What you are asked to do.
The lines to repeat are those below from the one containing "- TLB에 접근하는 시간을 ε(입실론)" down to the one containing "(페이지 테이블을 통해", both included; reproduce them exactly and nothing else.

⟨

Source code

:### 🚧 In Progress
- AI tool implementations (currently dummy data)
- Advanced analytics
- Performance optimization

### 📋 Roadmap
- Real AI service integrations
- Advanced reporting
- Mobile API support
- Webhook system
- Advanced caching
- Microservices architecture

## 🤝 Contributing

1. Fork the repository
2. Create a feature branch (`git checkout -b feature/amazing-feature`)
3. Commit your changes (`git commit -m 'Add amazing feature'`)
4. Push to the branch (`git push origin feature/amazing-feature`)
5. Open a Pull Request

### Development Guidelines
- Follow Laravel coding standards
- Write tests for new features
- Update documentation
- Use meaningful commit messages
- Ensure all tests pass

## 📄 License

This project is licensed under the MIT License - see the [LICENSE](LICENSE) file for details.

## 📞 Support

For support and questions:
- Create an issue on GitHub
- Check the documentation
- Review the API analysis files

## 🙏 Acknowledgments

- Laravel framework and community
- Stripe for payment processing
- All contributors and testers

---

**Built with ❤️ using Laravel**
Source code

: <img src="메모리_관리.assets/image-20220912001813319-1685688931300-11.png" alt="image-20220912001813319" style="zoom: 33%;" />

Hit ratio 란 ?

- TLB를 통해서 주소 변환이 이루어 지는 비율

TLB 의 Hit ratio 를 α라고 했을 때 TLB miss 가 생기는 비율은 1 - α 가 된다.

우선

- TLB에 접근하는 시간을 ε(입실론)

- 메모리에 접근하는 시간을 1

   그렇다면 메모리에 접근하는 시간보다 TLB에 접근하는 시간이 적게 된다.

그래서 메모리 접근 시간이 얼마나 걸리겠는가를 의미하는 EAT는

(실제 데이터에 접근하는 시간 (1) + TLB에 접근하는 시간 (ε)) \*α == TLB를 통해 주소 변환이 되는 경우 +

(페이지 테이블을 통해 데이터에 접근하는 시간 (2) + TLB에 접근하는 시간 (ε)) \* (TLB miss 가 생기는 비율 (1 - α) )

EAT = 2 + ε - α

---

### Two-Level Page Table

⟩

Output for this task.
- TLB에 접근하는 시간을 ε(입실론)

- 메모리에 접근하는 시간을 1

   그렇다면 메모리에 접근하는 시간보다 TLB에 접근하는 시간이 적게 된다.

그래서 메모리 접근 시간이 얼마나 걸리겠는가를 의미하는 EAT는

(실제 데이터에 접근하는 시간 (1) + TLB에 접근하는 시간 (ε)) \*α == TLB를 통해 주소 변환이 되는 경우 +

(페이지 테이블을 통해 데이터에 접근하는 시간 (2) + TLB에 접근하는 시간 (ε)) \* (TLB miss 가 생기는 비율 (1 - α) )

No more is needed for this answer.